Records follow. Select each line holding "workflows".

Supplied data ▸
▼

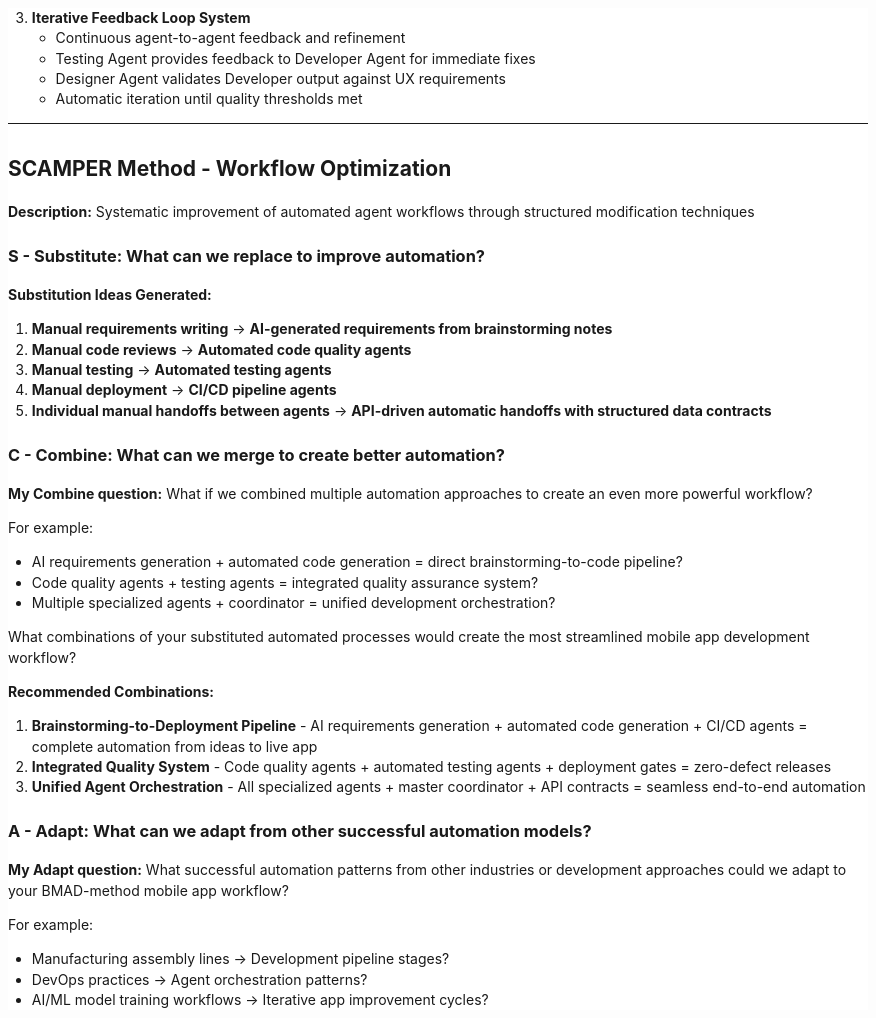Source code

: 3. **Iterative Feedback Loop System**
   - Continuous agent-to-agent feedback and refinement
   - Testing Agent provides feedback to Developer Agent for immediate fixes
   - Designer Agent validates Developer output against UX requirements
   - Automatic iteration until quality thresholds met

---

## SCAMPER Method - Workflow Optimization

**Description:** Systematic improvement of automated agent workflows through structured modification techniques

### S - Substitute: What can we replace to improve automation?

**Substitution Ideas Generated:**
1. **Manual requirements writing** → **AI-generated requirements from brainstorming notes**
2. **Manual code reviews** → **Automated code quality agents**
3. **Manual testing** → **Automated testing agents**
4. **Manual deployment** → **CI/CD pipeline agents**
5. **Individual manual handoffs between agents** → **API-driven automatic handoffs with structured data contracts**

### C - Combine: What can we merge to create better automation?

**My Combine question:** What if we combined multiple automation approaches to create an even more powerful workflow?

For example:
- AI requirements generation + automated code generation = direct brainstorming-to-code pipeline?
- Code quality agents + testing agents = integrated quality assurance system?
- Multiple specialized agents + coordinator = unified development orchestration?

What combinations of your substituted automated processes would create the most streamlined mobile app development workflow?

**Recommended Combinations:**
1. **Brainstorming-to-Deployment Pipeline** - AI requirements generation + automated code generation + CI/CD agents = complete automation from ideas to live app
2. **Integrated Quality System** - Code quality agents + automated testing agents + deployment gates = zero-defect releases
3. **Unified Agent Orchestration** - All specialized agents + master coordinator + API contracts = seamless end-to-end automation

### A - Adapt: What can we adapt from other successful automation models?

**My Adapt question:** What successful automation patterns from other industries or development approaches could we adapt to your BMAD-method mobile app workflow?

For example:
- Manufacturing assembly lines → Development pipeline stages?
- DevOps practices → Agent orchestration patterns?
- AI/ML model training workflows → Iterative app improvement cycles?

▲

Reply to the exercise ▸
**Description:** Systematic improvement of automated agent workflows through structured modification techniques
- AI/ML model training workflows → Iterative app improvement cycles?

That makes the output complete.